State trooper Anthony Todd Quick saw that he could issue an easy ticket, so he pulled behind Moore-Jones and turned on his overhead lights. Moore-Jones immediately slowed, but the road shoulder was unlit, dark and narrow — less than the width of her car. She did not feel safe. So she proceeded at 35 MPH — 20 MPH under the speed limit. So she proceeded for 42 seconds to find a wider spot, but the road was still narrow. Because she passed an exit, however, Trooper Quick decided to ram the Challenger off the road with the precision immobilization technique (PIT) maneuver. The Challenger was knocked into a ditch, sending Moore-Jones and her daughter to the hospital.

Moore-Jones sued the officer for using excessive force, and US District Judge J. Leon Holmes agreed the officer was out of line. After watching the dashcam video, the lower court judge did not believe Moore-Jones was fleeing. On appeal, however, a three-judge panel last month endorsed the trooper’s conduct.

“The right to be free from a PIT maneuver in these circumstances was not sufficiently definite,” Judge William Duane Benton wrote for the Eighth Circuit panel. “From a reasonable officer’s perspective, she refused to comply with commands to pull over. In November 2015, Quick was justified in using some force to secure compliance.”

The appellate judges cited a number of cases in which other courts had upheld the use of the PIT maneuver against reckless drivers fleeing the law. Moore-Jones had pointed out she was not reckless and she was “wanted” for a minor, non-violent infraction. The trooper admitted that Moore-Jones posed no danger to anyone, and his supervisor, Lieutenant Darran Austin “counseled” Trooper Quick after the incident.

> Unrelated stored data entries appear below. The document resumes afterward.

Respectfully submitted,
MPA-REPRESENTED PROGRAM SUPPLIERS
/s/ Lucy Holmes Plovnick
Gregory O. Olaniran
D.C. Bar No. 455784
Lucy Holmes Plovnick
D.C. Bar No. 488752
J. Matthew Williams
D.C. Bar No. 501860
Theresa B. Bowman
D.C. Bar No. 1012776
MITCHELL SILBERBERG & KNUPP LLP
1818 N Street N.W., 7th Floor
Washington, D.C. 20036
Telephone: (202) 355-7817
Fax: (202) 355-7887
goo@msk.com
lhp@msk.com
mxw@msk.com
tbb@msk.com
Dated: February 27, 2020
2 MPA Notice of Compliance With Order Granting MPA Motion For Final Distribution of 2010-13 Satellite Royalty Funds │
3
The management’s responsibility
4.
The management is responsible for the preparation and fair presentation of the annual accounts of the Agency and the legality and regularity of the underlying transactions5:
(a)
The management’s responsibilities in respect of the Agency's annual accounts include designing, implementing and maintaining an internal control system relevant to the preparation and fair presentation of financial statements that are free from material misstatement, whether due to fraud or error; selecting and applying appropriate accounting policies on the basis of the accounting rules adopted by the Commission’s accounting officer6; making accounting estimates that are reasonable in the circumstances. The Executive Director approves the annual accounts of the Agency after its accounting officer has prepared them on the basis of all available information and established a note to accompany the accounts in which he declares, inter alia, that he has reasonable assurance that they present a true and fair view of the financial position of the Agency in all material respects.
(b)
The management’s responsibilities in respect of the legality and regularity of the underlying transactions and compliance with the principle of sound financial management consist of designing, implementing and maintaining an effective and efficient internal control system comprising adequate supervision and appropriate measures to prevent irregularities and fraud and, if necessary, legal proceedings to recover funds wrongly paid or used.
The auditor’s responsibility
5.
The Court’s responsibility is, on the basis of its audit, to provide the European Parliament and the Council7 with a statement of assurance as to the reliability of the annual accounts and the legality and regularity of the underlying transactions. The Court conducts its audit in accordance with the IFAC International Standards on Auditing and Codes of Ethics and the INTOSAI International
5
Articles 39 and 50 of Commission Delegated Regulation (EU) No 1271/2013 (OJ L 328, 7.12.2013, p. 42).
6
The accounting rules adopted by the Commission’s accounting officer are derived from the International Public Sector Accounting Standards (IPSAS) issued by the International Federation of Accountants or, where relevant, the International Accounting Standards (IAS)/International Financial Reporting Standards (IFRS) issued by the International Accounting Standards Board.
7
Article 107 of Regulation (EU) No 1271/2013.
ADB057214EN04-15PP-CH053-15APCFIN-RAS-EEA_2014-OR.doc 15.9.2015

“I reminded him that even though our EVOC program is changed and we are using the PIT maneuver, be mindful of the people that may not feel safe to stop in that location and may be moving to what they feel is a safer location,” the lieutenant wrote in a November 23, 2015 memo.

The appellate court did leave open the possibility that Moore-Jones could sue for assault and battery if she could prove the trooper acted with malice. The case is back with Judge Holmes to resolve that question. That could be bad news for Trooper Quick, as Judge Holmes noted in an August 30, 2016, order that, at least in the early stage of the case, he was inclined to see the conduct as malicious.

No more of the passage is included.